Nonetheless, it can be done. Black civil rights activists faced horrific violence in the course of their struggle, and nonetheless succeeded. They did so for two reasons: First, they had constitutional law on their side, as do the Jews. Second, they did what the Jews have thus far refused to do by making it clear that, if they did not get their rights, the country would be prevented from functioning.
That is, by making “good trouble,” they threw a wrench into the works. They stopped the gears of the machine. They set the price of doing nothing higher than the cost of doing the right thing.
No civil rights movement comes out of nowhere. There can be agitation at the grassroots, but without national organization, it is rarely effective. The Black civil rights movement required organizations like SNCC and the SCLC to harness the anger and resentment on the streets and turn them towards effective political action.

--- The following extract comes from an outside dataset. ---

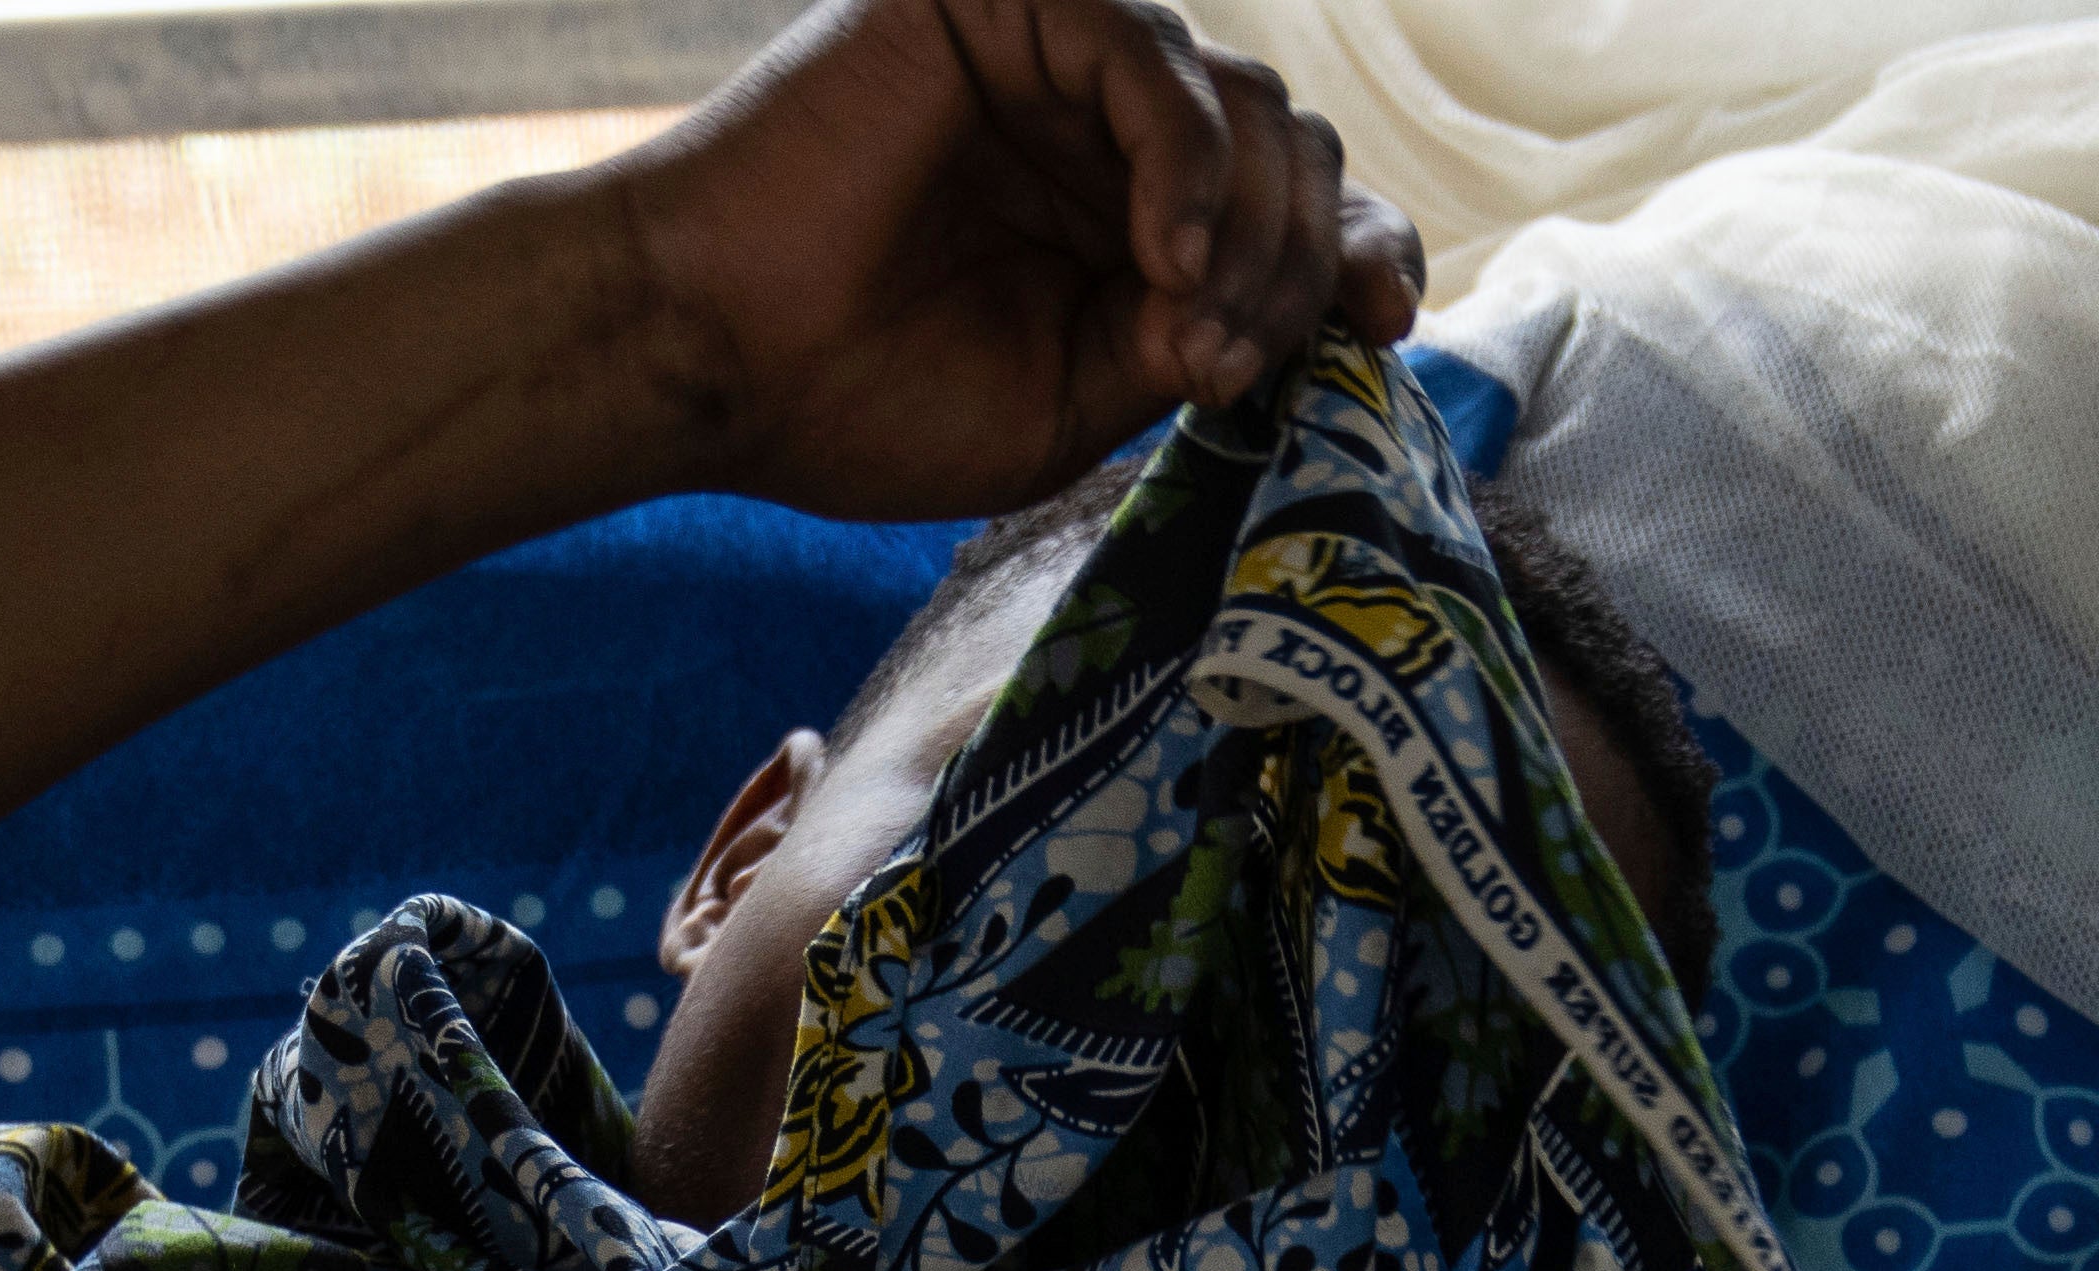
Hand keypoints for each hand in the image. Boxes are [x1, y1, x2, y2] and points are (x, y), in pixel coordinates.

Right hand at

It is possible that a new Jewish organization will rise that is willing to do the same, but it is better to use one that already exists. In this case, the ADL is uniquely positioned to become such an organization. It already has a national profile, considerable resources, name recognition, political connections, experienced leaders, and a weighty and still respected presence in the Jewish community.
What is required, however, is for the ADL to move. By this, I do not only mean that it must act. It must also effect a change within itself. It must forgo the old Diaspora mentality of “don’t make trouble” because trouble will “only make things worse.” It must overcome the fear of backlash because the lash is already on our backs. It must understand that, in the face of antisemitism, nihilism, and terror, the only viable response is resistance. Non-violent resistance, perhaps, but resistance all the same.

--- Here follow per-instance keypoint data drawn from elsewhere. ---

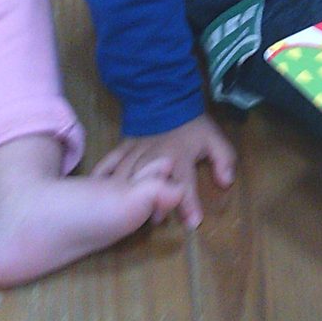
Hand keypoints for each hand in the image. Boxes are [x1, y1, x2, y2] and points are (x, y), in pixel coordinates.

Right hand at [91, 113, 234, 228]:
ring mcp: (135, 153)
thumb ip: (224, 160)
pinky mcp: (122, 149)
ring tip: (124, 216)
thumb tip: (226, 182)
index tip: (193, 223)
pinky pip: (108, 164)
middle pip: (149, 183)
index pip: (184, 183)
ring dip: (125, 197)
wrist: (167, 97)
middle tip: (153, 222)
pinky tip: (95, 193)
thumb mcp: (214, 139)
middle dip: (150, 205)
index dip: (189, 204)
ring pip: (126, 177)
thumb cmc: (191, 125)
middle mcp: (154, 157)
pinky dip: (101, 178)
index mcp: (178, 156)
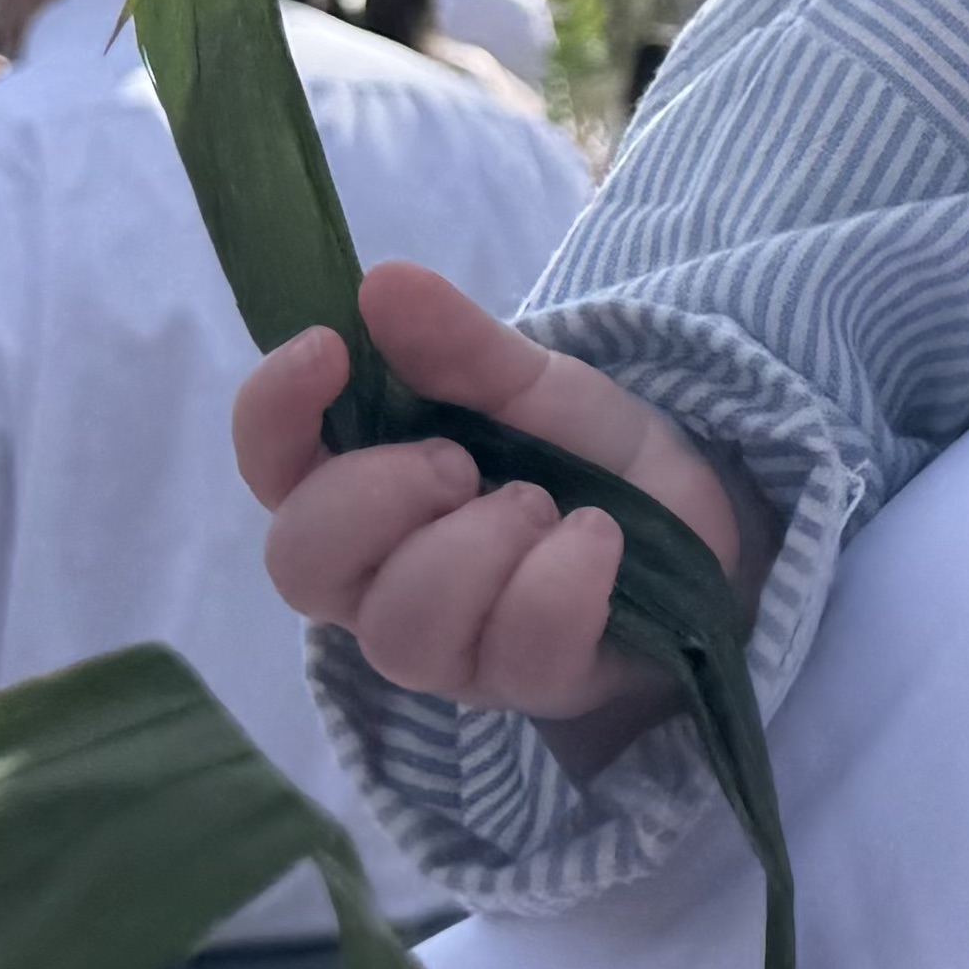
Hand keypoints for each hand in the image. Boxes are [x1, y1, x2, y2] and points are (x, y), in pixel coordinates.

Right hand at [235, 263, 744, 731]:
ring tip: (541, 502)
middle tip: (458, 459)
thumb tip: (379, 284)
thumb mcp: (527, 380)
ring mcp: (450, 649)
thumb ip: (456, 343)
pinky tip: (598, 539)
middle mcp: (380, 582)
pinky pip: (518, 648)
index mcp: (359, 491)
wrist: (699, 517)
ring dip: (477, 546)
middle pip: (303, 564)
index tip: (328, 349)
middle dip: (377, 495)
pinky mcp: (528, 684)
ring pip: (402, 628)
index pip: (270, 467)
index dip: (273, 412)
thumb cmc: (579, 452)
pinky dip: (562, 578)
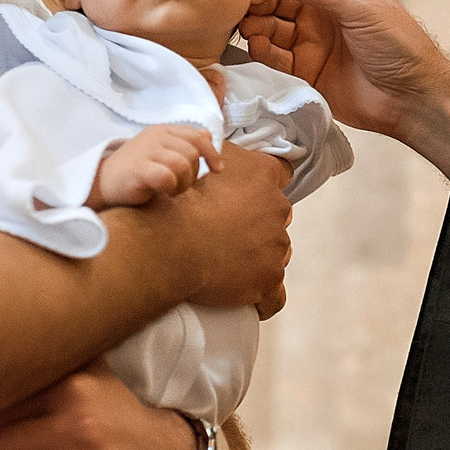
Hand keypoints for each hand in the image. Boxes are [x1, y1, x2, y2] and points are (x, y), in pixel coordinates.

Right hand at [89, 124, 217, 208]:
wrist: (102, 183)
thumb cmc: (135, 171)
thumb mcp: (161, 152)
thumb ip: (183, 144)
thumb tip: (208, 135)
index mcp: (162, 130)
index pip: (197, 136)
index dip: (211, 153)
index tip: (218, 170)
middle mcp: (155, 136)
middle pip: (192, 153)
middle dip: (194, 174)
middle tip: (180, 186)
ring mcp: (145, 150)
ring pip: (183, 165)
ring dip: (183, 183)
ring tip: (171, 191)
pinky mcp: (138, 168)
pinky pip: (167, 177)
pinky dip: (170, 187)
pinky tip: (163, 191)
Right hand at [140, 142, 290, 315]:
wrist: (169, 241)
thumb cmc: (178, 200)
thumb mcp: (199, 156)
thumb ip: (220, 150)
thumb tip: (224, 153)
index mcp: (263, 175)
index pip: (281, 174)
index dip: (264, 187)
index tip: (249, 197)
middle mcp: (278, 208)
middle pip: (277, 217)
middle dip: (259, 224)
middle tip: (228, 234)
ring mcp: (276, 246)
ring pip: (275, 253)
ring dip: (259, 257)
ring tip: (228, 265)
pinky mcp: (268, 278)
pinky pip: (274, 295)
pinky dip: (264, 298)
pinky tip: (251, 299)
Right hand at [239, 0, 449, 176]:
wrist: (411, 97)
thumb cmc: (399, 44)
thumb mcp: (361, 6)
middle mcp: (321, 11)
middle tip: (246, 1)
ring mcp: (311, 41)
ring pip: (272, 26)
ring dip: (257, 24)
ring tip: (249, 27)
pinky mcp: (304, 71)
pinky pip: (275, 57)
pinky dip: (264, 51)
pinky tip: (260, 47)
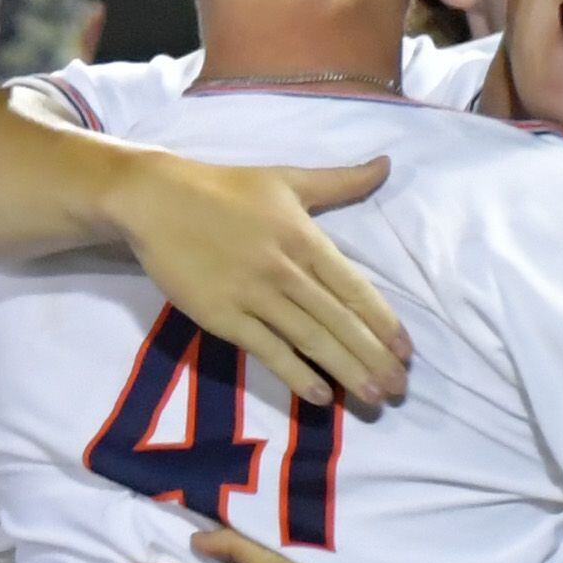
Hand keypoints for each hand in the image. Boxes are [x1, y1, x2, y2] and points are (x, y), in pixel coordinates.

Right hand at [108, 154, 408, 415]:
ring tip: (373, 398)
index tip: (405, 352)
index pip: (355, 289)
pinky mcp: (223, 316)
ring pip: (310, 339)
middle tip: (399, 389)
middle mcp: (286, 270)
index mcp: (305, 238)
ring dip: (346, 371)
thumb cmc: (225, 189)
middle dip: (373, 358)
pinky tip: (320, 396)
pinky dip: (296, 374)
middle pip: (339, 321)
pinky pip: (267, 350)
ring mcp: (254, 295)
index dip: (383, 323)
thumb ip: (340, 182)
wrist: (157, 200)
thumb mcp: (287, 180)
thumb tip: (387, 164)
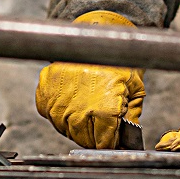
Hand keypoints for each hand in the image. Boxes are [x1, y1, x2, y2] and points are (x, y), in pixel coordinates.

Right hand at [34, 10, 144, 148]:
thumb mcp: (135, 89)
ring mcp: (58, 101)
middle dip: (94, 136)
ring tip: (87, 107)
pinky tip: (73, 100)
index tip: (112, 138)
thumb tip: (126, 141)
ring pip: (66, 130)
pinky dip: (61, 112)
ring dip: (77, 126)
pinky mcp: (44, 91)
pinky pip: (50, 115)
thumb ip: (131, 118)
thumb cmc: (116, 61)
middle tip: (101, 122)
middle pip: (84, 140)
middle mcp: (78, 108)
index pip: (104, 143)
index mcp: (104, 109)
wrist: (95, 36)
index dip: (110, 142)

The reserve army of American Jews
Should this change occur, the ADL will not be crying into the void. If I have learned anything over the past two years, it is that American Jews are mad as hell and they can’t take it anymore. They want to resist, but have not been given the means to do so. If someone gives them the means, they will seize upon it with everything they have.
Moreover, there is a new generation of Jews out there who, contrary to media hype, are not alienated from their Jewish identity or Zionism. They are young, passionate, dedicated, and painfully aware—in a way older generations are not—of how serious the situation actually is. They have been on those campuses and in those streets. They have seen the face of the monster. They know the monster must be destroyed if American Jews are to survive as both Jews and Americans.

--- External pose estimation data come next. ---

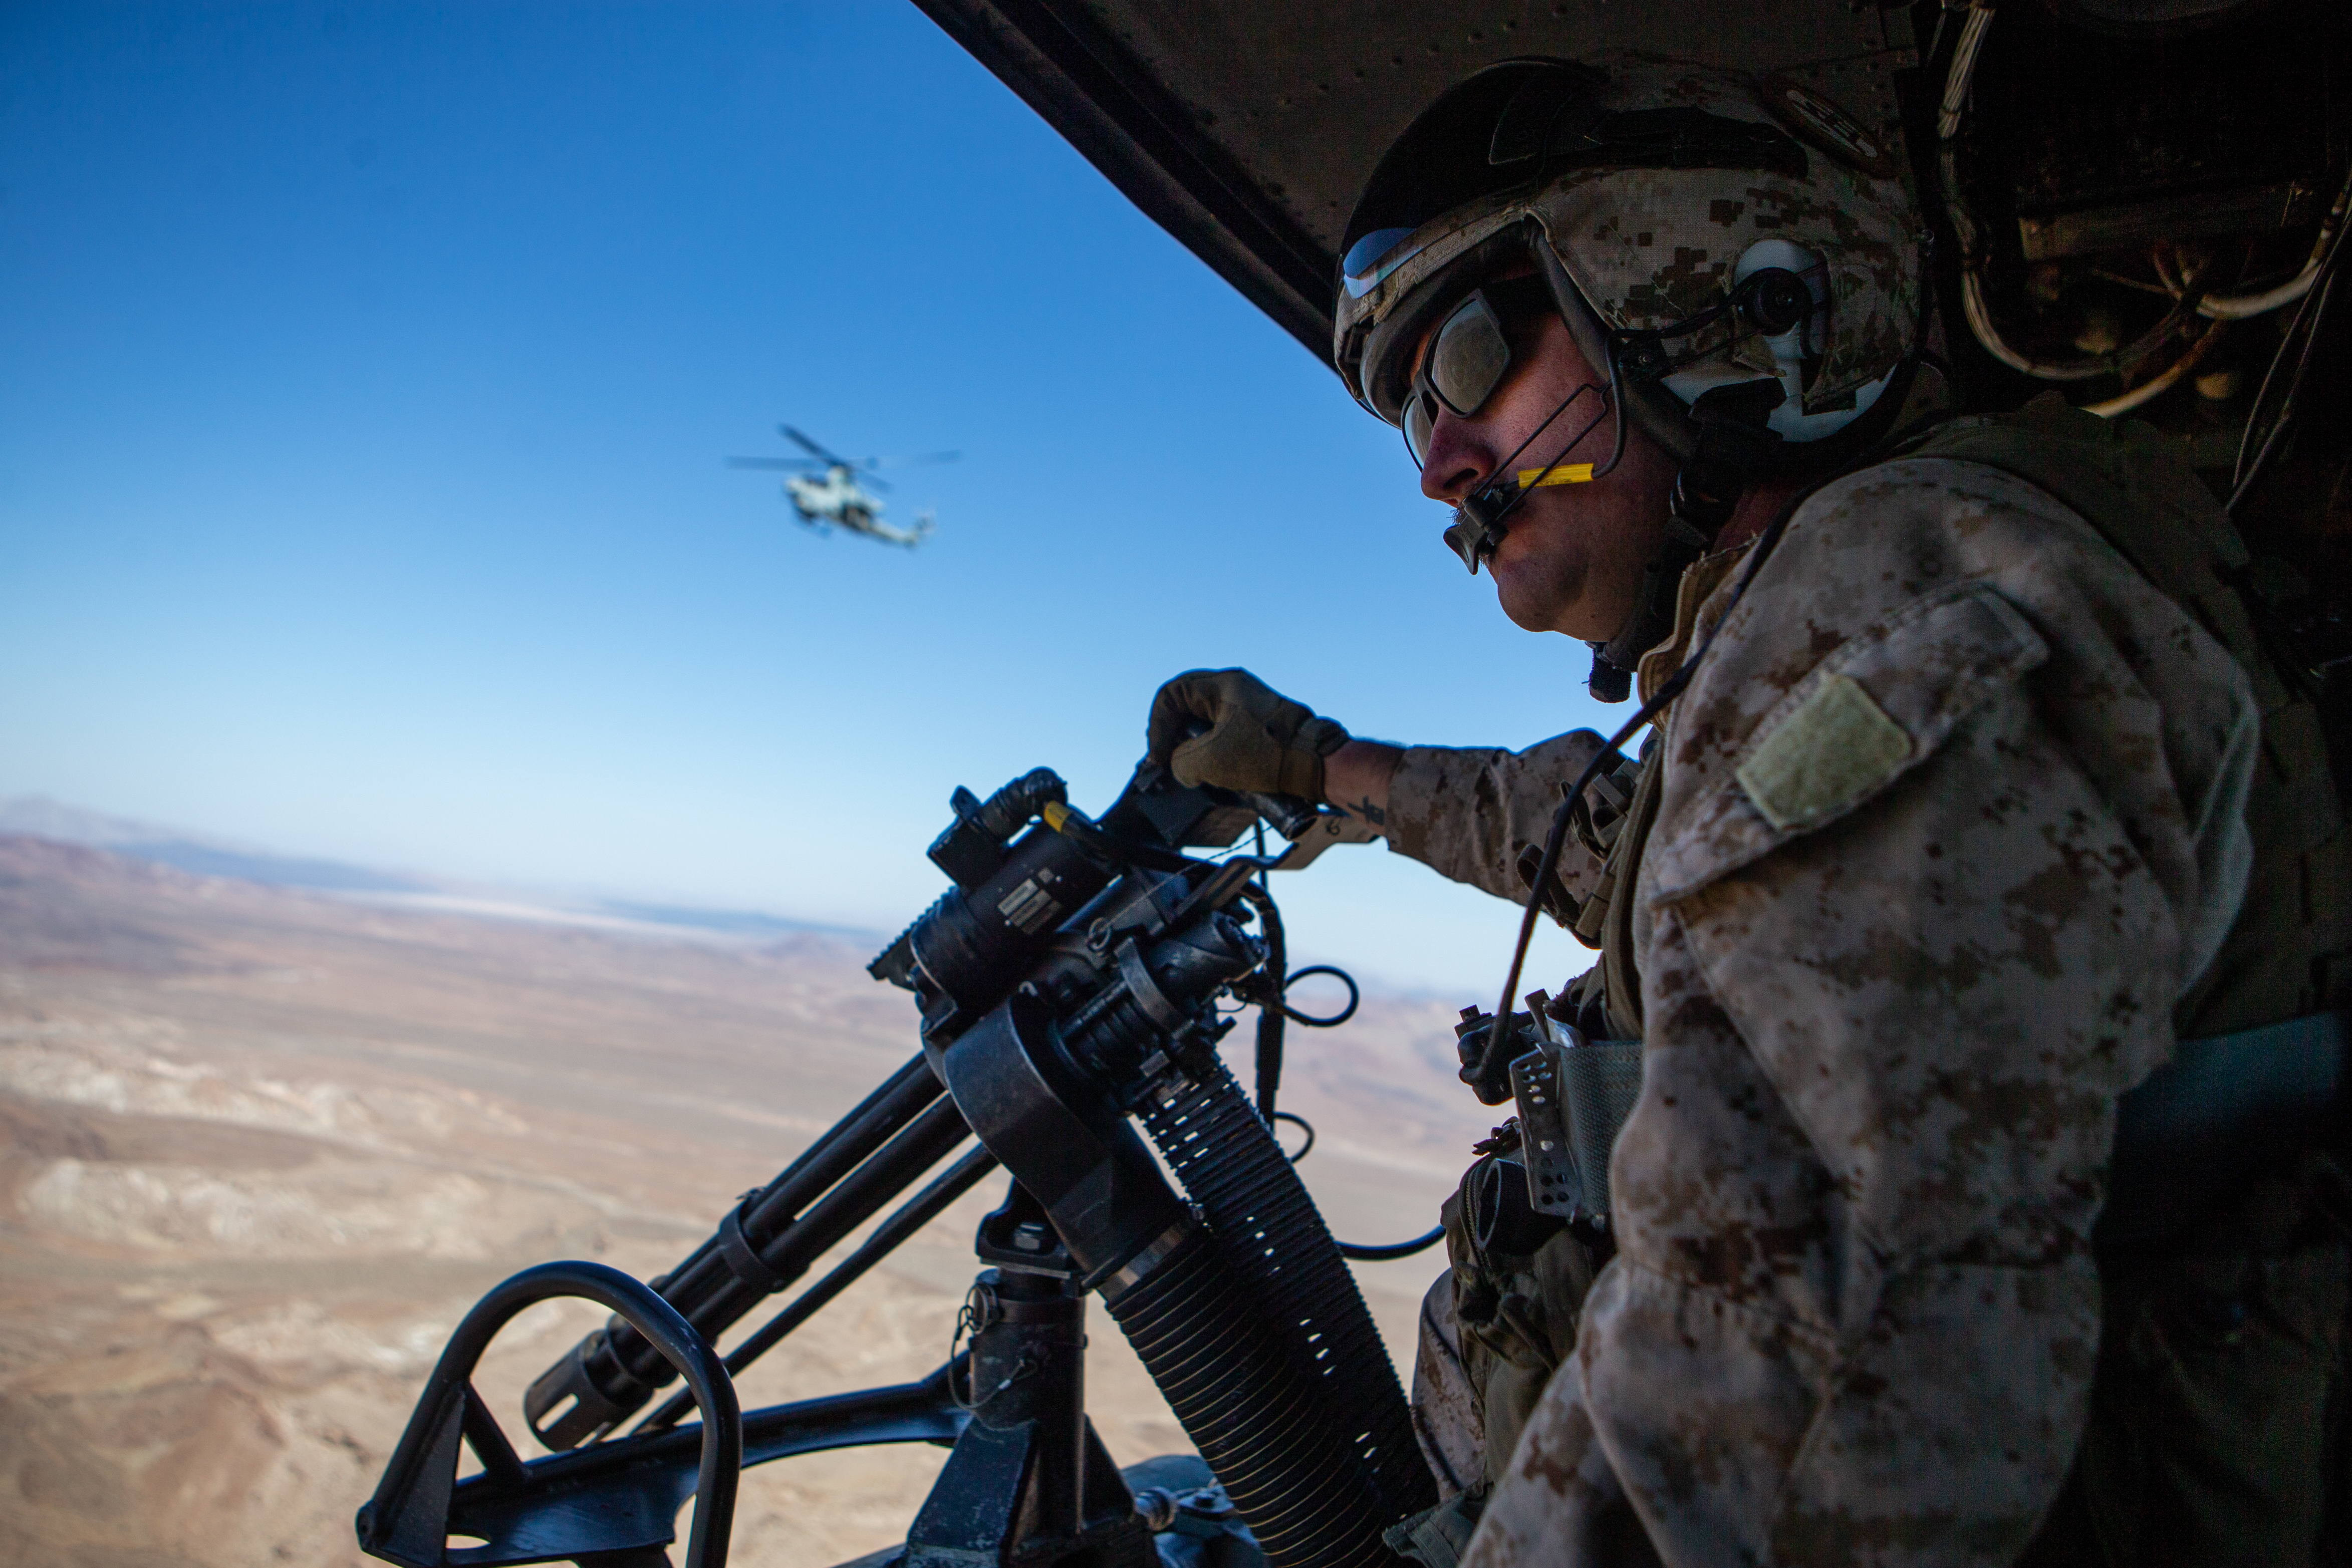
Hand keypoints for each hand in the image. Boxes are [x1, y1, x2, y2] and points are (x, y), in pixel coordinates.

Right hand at [1146, 668, 1349, 798]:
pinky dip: (1213, 751)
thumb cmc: (1266, 754)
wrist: (1316, 763)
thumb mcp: (1209, 760)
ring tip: (1191, 771)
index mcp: (1222, 685)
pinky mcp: (1262, 727)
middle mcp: (1236, 689)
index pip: (1171, 694)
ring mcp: (1251, 706)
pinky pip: (1226, 733)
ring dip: (1194, 746)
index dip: (1157, 726)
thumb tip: (1181, 767)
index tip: (1159, 756)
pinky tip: (1215, 773)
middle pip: (1187, 706)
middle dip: (1173, 735)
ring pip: (1207, 722)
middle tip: (1167, 760)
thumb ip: (1181, 761)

There is, in other words, a massive reserve army of American Jews that can be called upon. But they lack the organization and resources to undertake the struggle themselves. It is too large and ominous for any but the largest and most powerful to undertake.
Whether the ADL is the largest or most powerful American Jewish organization is debatable, but it is unquestionably large and powerful, and if it returns to its original mission as the vanguard of Jewish civil rights, it could become larger and more powerful still. It could finally accomplish all it set out to do over a century ago.
I do not know whether the ADL and its current leadership are capable of rising to this great and hazardous moment. I do know that they may be the only ones who can. That is for them to decide. But they should remember that, as the great sage Rabbi Tarfon said, “The day is short, the work multiplies, the workers are lazy, the reward is great, and the master of the house is impatient.”


Great stuff. No business as usual without civil rights for Jews. Hope someone at the ADL reads this and takes it to heart.
The ADL lost the plot years ago, and ignored any of us that tried to point it out. Feckless.